Science Shows Going to the Movies Alone Is Good for You — But Watching Netflix Alone Isn't

Science Shows Going to the Movies Alone Is Good for You — But Watching Netflix Alone Isn't

The benefits of Netflix's instant streaming service are myriad, especially compared to the idea of going out to a movie instead. As opposed to paying for every movie ticket — priced at an average of $8.34 in 2015 — Netflix users pay just $9.99 a month. There are TV options in addition to movies. There are no food or drink prices to worry about: One's pantry is their concession stand. Best of all, a movie in one's home requires no proper attire.

Yes, there are plenty of advantages to staying home and watching something on streaming. One of those advantages, however, is not personal health.

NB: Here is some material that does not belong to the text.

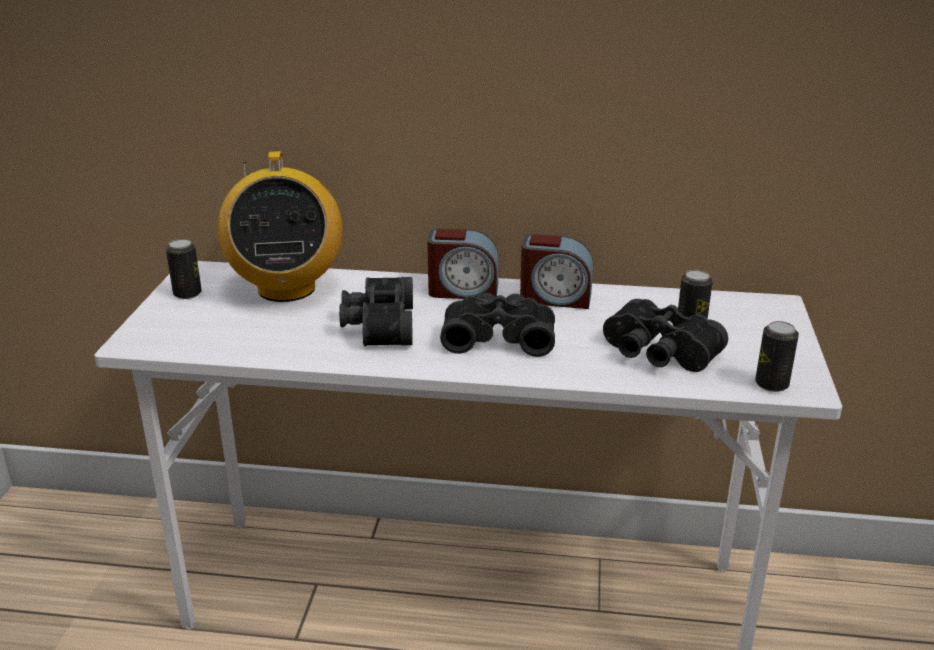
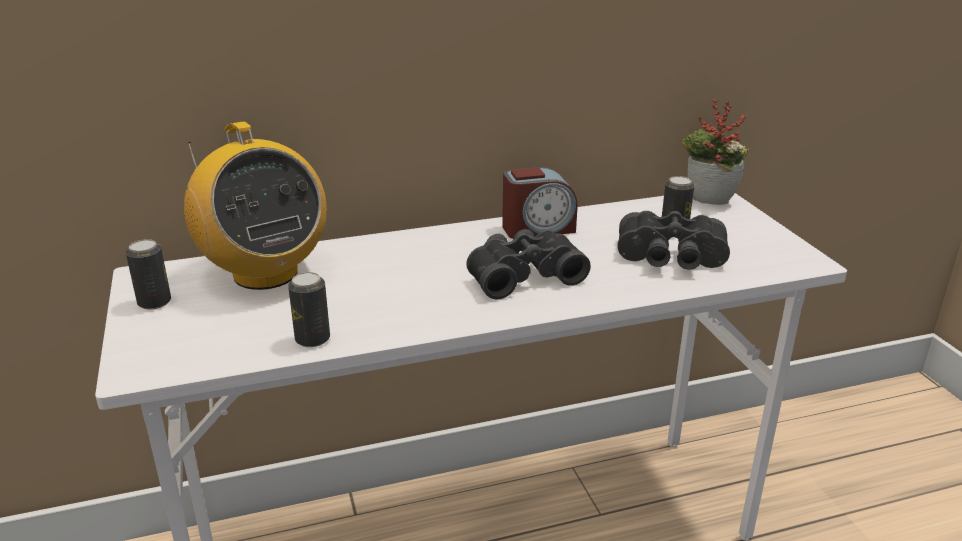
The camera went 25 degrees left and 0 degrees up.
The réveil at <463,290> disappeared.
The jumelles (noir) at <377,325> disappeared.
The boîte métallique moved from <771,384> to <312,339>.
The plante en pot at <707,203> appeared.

According to a study conducted by the International Communication Association in January, binge-watching Netflix, particularly watching TV, is connected to depression and feelings of loneliness. As the group explained, "the more lonely and depressed the study participants were, the more likely they were to binge-watch TV."

Compare those results to an article in August's Journal of Consumer Research, as written about by Science of Us. This survey found that going to the movies alone can actually be a rewarding experience. Individuals may share common fears about experiencing films in theaters alone, the paper says, but people who do so actually enjoy it.

Plenty of studies and expert opinions back up that spending time alone is actually good for personal health, from something as simple as clearing one's mind to even helping combat depression. It follows that enjoying a movie alone would allow for a similarly satisfying experience, in the same way that breaking out of one's comfort zone is a net positive.

Binge-watching Netflix isn't just an outlet for momentarily escaping feelings of depression or loneliness, it's actively harmful. "Physical fatigue and problems such as obesity and other health problems are related to binge-watching and they are a cause for concern," Yoon Hi Sung, one of the study's conductors, said in a press release. "When binge-watching becomes rampant, viewers may start to neglect their work and their relationships with others."

Obviously there is a middle ground between two extremes. Watching a movie on a Saturday night from the comfort of one's own home is not a killer habit. Watching a season of Parks and Recreation in one night is, though.

So if faced with a night alone and a desire to watch something, consider heading to the local cineplex instead of logging onto Netflix. It may feel weird, but trust science: You'll be happy you did.